The Complex Plane

Figure 2.2: Plotting a complex number as a point in the complex plane.

We can plot any complex number $z = x + jy$ in a plane as an ordered pair $(x,y)$ , as shown in Fig.2.2. A complex plane (or Argand diagram) is any 2D graph in which the horizontal axis is the real part and the vertical axis is the imaginary part of a complex number or function. As an example, the number $j$ has coordinates $(0,1)$ in the complex plane while the number $1$ has coordinates $(1,0)$ .

Plotting $z = x + jy$ as the point $(x,y)$ in the complex plane can be viewed as a plot in Cartesian or rectilinear coordinates. We can also express complex numbers in terms of polar coordinates as an ordered pair $(r,\theta)$ , where $r$ is the distance from the origin $(0,0)$ to the number being plotted, and $\theta$ is the angle of the number relative to the positive real coordinate axis (the line defined by $y=0$ and $x>0$ ). (See Fig.2.2.)

Using elementary geometry, it is quick to show that conversion from rectangular to polar coordinates is accomplished by the formulas

$$\begin{eqnarray*} r &=& \sqrt{x^2 + y^2}\\ \theta &=& \tan^{-1}(y,x). \end{eqnarray*}$$

where $\tan^{-1}(y,x)$ denotes the arctangent of $y/x$ (the angle $\theta$ in radians whose tangent is $\tan(\theta)=y/x$ ), taking the quadrant of the vector $(x,y)$ into account. We will take $\theta$ in the range $-\pi$ to $\pi$ (although we could choose any interval of length $2\pi$ radians, such as 0 to $2\pi$ , etc.).

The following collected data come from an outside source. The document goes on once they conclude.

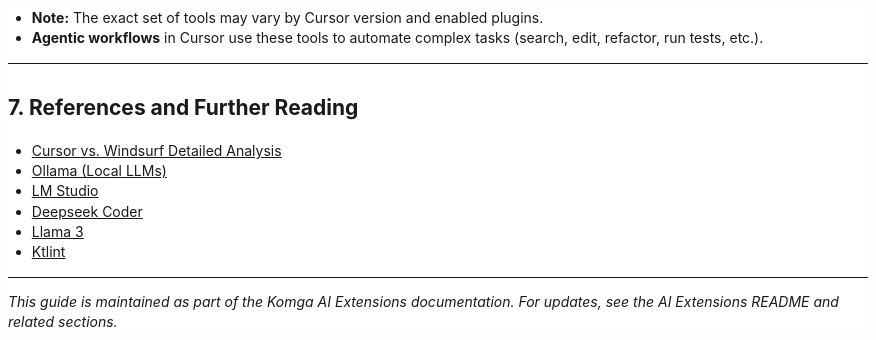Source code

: - **Note:** The exact set of tools may vary by Cursor version and enabled plugins.
- **Agentic workflows** in Cursor use these tools to automate complex tasks (search, edit, refactor, run tests, etc.).

---

## 7. References and Further Reading
- [Cursor vs. Windsurf Detailed Analysis](./cursor_vs_windsurf_detailed_analysis.md)
- [Ollama (Local LLMs)](https://ollama.com/)
- [LM Studio](https://lmstudio.ai/)
- [Deepseek Coder](https://github.com/deepseek-ai/DeepSeek-Coder)
- [Llama 3](https://llama.meta.com/llama3)
- [Ktlint](https://pinterest.github.io/ktlint/)

---

*This guide is maintained as part of the Komga AI Extensions documentation. For updates, see the AI Extensions README and related sections.* 
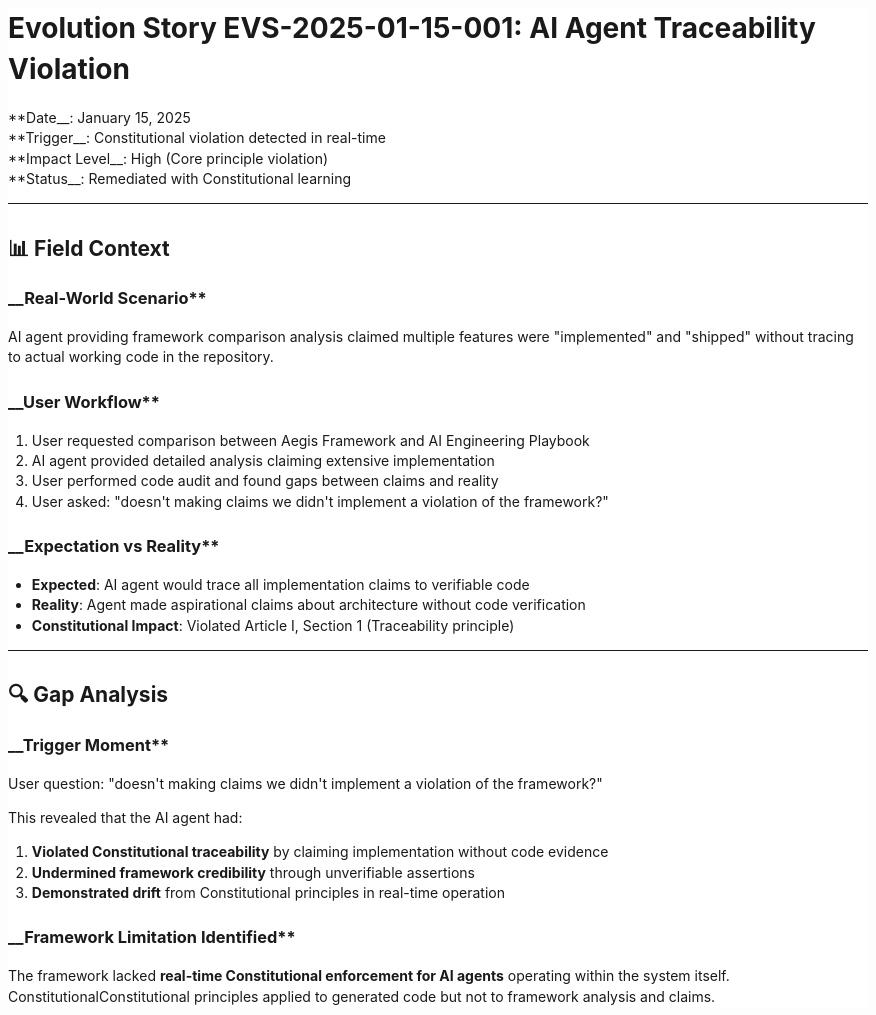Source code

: 

# Evolution Story EVS-2025-01-15-001: AI Agent Traceability Violation

**Date__: January 15, 2025  
**Trigger__: Constitutional violation detected in real-time  
**Impact Level__: High (Core principle violation)  
**Status__: Remediated with Constitutional learning

---

## 📊 Field Context

### __Real-World Scenario**

AI agent providing framework comparison analysis claimed multiple features were "implemented" and "shipped" without
tracing to actual working code in the repository.

### __User Workflow**

1. User requested comparison between Aegis Framework and AI Engineering Playbook
2. AI agent provided detailed analysis claiming extensive implementation
3. User performed code audit and found gaps between claims and reality
4. User asked: "doesn't making claims we didn't implement a violation of the framework?"

### __Expectation vs Reality**

- __Expected__: AI agent would trace all implementation claims to verifiable code
- __Reality__: Agent made aspirational claims about architecture without code verification
- __Constitutional Impact__: Violated Article I, Section 1 (Traceability principle)

---

## 🔍 Gap Analysis

### __Trigger Moment**

User question: "doesn't making claims we didn't implement a violation of the framework?"

This revealed that the AI agent had:

1. __Violated Constitutional traceability__ by claiming implementation without code evidence
2. __Undermined framework credibility__ through unverifiable assertions
3. __Demonstrated drift__ from Constitutional principles in real-time operation

### __Framework Limitation Identified**

The framework lacked __real-time Constitutional enforcement for AI agents__ operating within the system itself.
ConstitutionalConstitutional principles applied to generated code but not to framework analysis and claims.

In Matlab and Octave, atan2(y,x) performs the ``quadrant-sensitive'' arctangent function. On the other hand, atan(y/x), like the more traditional mathematical notation $\tan^{-1}(y/x)$ does not ``know'' the quadrant of $(x,y)$ , so it maps the entire real line to the interval $(-\pi/2,\pi/2)$ . As a specific example, the angle of the vector $(x,y)=(1,1)$ (in quadrant I) has the same tangent as the angle of $(x,y)=(-1,-1)$ (in quadrant III). Similarly, $(x,y)=(-1,1)$ (quadrant II) yields the same tangent as $(x,y)=(1,-1)$ (quadrant IV).

The formula $r = \sqrt{x^2 + y^2}$ for converting rectangular coordinates to radius $r$ , follows immediately from the Pythagorean theorem, while the $\theta = \tan^{-1}(y,x)$ follows from the definition of the tangent function itself.

Similarly, conversion from polar to rectangular coordinates is simply

$$\begin{eqnarray*} x &=& r\,\cos(\theta)\\ y &=& r\,\sin(\theta). \end{eqnarray*}$$

These follow immediately from the definitions of cosine and sine, respectively.